■ TASK TO CARRY OUT
Repeat the data that follows exactly, starting at the line with "left knee: (643, 583)" and ending at the line with "right elbow: (86, 106)", and leave out every picture.

╭──

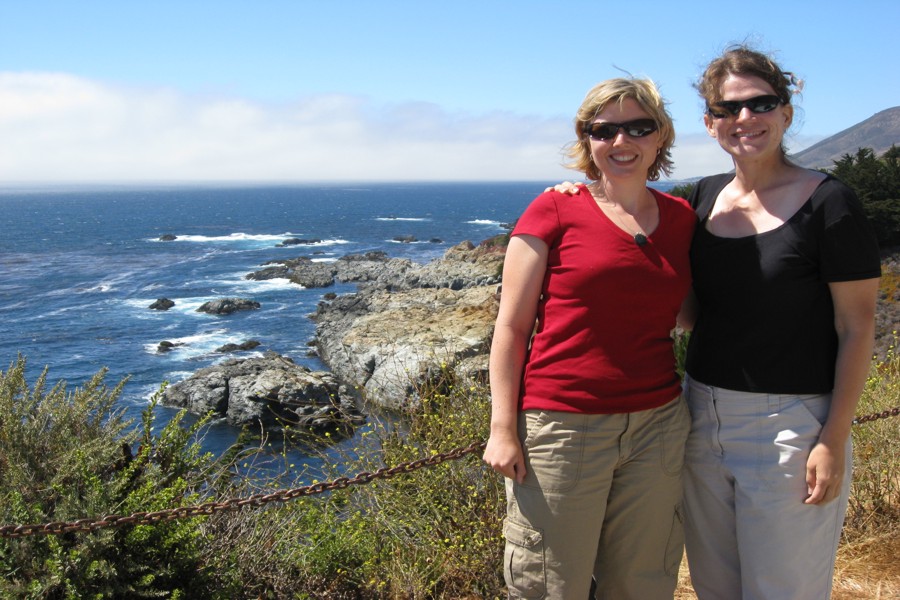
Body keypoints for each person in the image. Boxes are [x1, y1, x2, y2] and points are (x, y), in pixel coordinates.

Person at [679, 45, 881, 599]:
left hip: (791, 426)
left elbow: (857, 327)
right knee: (715, 587)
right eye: (728, 109)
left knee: (781, 591)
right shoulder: (702, 197)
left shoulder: (829, 203)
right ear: (710, 122)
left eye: (760, 103)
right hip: (699, 414)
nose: (745, 119)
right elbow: (693, 310)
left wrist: (833, 440)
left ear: (786, 114)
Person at [482, 77, 696, 599]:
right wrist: (502, 427)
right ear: (588, 139)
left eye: (638, 128)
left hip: (658, 428)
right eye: (604, 130)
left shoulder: (682, 218)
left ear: (660, 136)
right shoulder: (553, 209)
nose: (621, 142)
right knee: (551, 585)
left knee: (643, 583)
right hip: (562, 427)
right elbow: (510, 327)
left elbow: (690, 314)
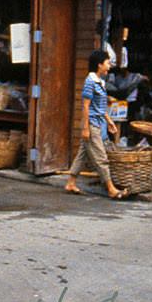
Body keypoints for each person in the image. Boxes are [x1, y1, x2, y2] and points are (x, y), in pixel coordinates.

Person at [65, 49, 127, 199]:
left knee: (82, 154)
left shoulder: (100, 82)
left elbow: (100, 107)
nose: (109, 65)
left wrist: (109, 120)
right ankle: (111, 189)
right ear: (99, 65)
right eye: (107, 63)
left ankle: (71, 183)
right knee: (101, 158)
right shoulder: (90, 82)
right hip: (91, 124)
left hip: (97, 123)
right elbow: (86, 106)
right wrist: (86, 128)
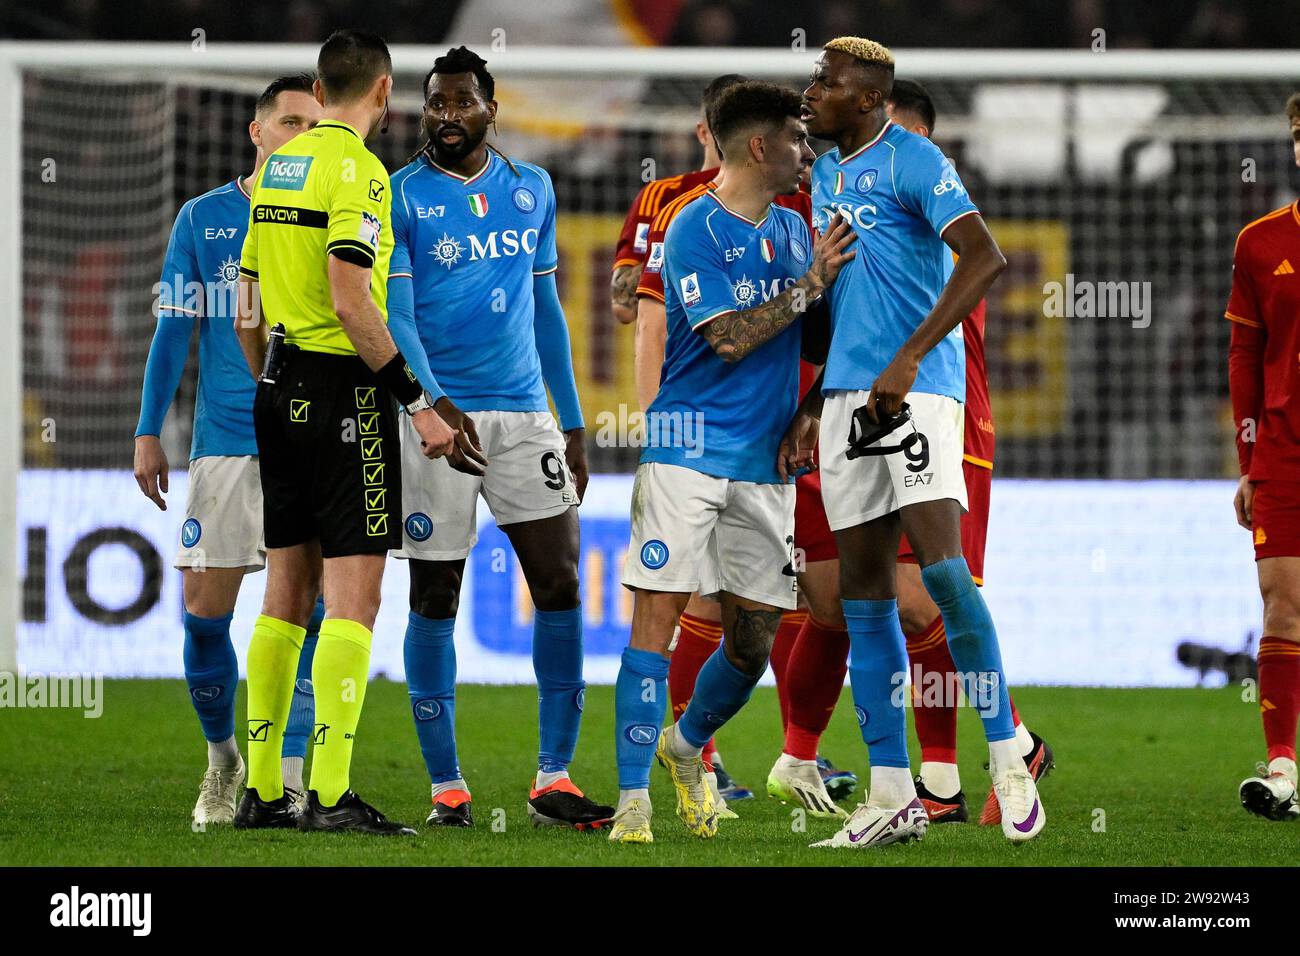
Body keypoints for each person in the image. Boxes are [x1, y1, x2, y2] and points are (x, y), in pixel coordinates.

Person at [768, 78, 1054, 826]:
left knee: (942, 582)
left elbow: (984, 258)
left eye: (826, 82)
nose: (811, 92)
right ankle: (894, 793)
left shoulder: (919, 166)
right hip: (845, 404)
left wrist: (906, 360)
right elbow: (844, 311)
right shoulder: (827, 178)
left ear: (870, 104)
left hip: (923, 398)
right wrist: (812, 399)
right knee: (862, 597)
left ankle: (1009, 755)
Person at [609, 79, 856, 844]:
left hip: (763, 464)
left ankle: (684, 749)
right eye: (796, 137)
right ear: (760, 146)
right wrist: (810, 284)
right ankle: (631, 803)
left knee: (753, 641)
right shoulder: (692, 227)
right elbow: (727, 337)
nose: (808, 151)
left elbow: (818, 343)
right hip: (685, 450)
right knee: (657, 622)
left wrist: (813, 409)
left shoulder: (792, 228)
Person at [232, 29, 463, 836]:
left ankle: (261, 791)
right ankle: (328, 794)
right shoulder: (360, 172)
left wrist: (273, 375)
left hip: (278, 387)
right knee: (354, 601)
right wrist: (416, 403)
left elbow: (248, 304)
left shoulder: (276, 170)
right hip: (345, 396)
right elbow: (352, 299)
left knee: (282, 595)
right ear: (381, 94)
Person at [388, 45, 611, 829]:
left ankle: (554, 778)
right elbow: (397, 316)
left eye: (460, 103)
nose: (445, 116)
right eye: (434, 104)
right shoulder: (400, 197)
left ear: (490, 108)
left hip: (525, 418)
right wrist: (433, 403)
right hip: (437, 420)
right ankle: (447, 787)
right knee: (434, 596)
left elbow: (547, 312)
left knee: (560, 585)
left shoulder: (533, 190)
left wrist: (574, 422)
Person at [133, 73, 325, 825]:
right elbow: (173, 328)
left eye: (314, 125)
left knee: (306, 617)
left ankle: (293, 770)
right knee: (204, 614)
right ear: (256, 132)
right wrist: (150, 428)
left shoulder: (331, 214)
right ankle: (222, 760)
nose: (301, 137)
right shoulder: (205, 218)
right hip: (226, 444)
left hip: (312, 442)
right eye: (288, 122)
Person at [1229, 92, 1300, 822]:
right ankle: (1282, 766)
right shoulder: (1261, 242)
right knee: (1282, 600)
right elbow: (1245, 353)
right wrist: (1247, 458)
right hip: (1283, 449)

╰──

■ SOLVED EXERCISE
left knee: (643, 583)
right hip: (562, 427)
right elbow: (510, 327)
left elbow: (690, 314)
Body keypoints for each person in the image. Boxes are [x1, y1, x2, y2] and points are (x, y), in pixel coordinates.

Person at [65, 49, 127, 199]:
left knee: (82, 154)
left shoulder: (100, 82)
left elbow: (100, 107)
nose: (109, 65)
left wrist: (109, 120)
right ankle: (111, 189)
right ear: (99, 65)
right eye: (107, 63)
left ankle: (71, 183)
right knee: (101, 158)
right shoulder: (90, 82)
right hip: (91, 124)
left hip: (97, 123)
right elbow: (86, 106)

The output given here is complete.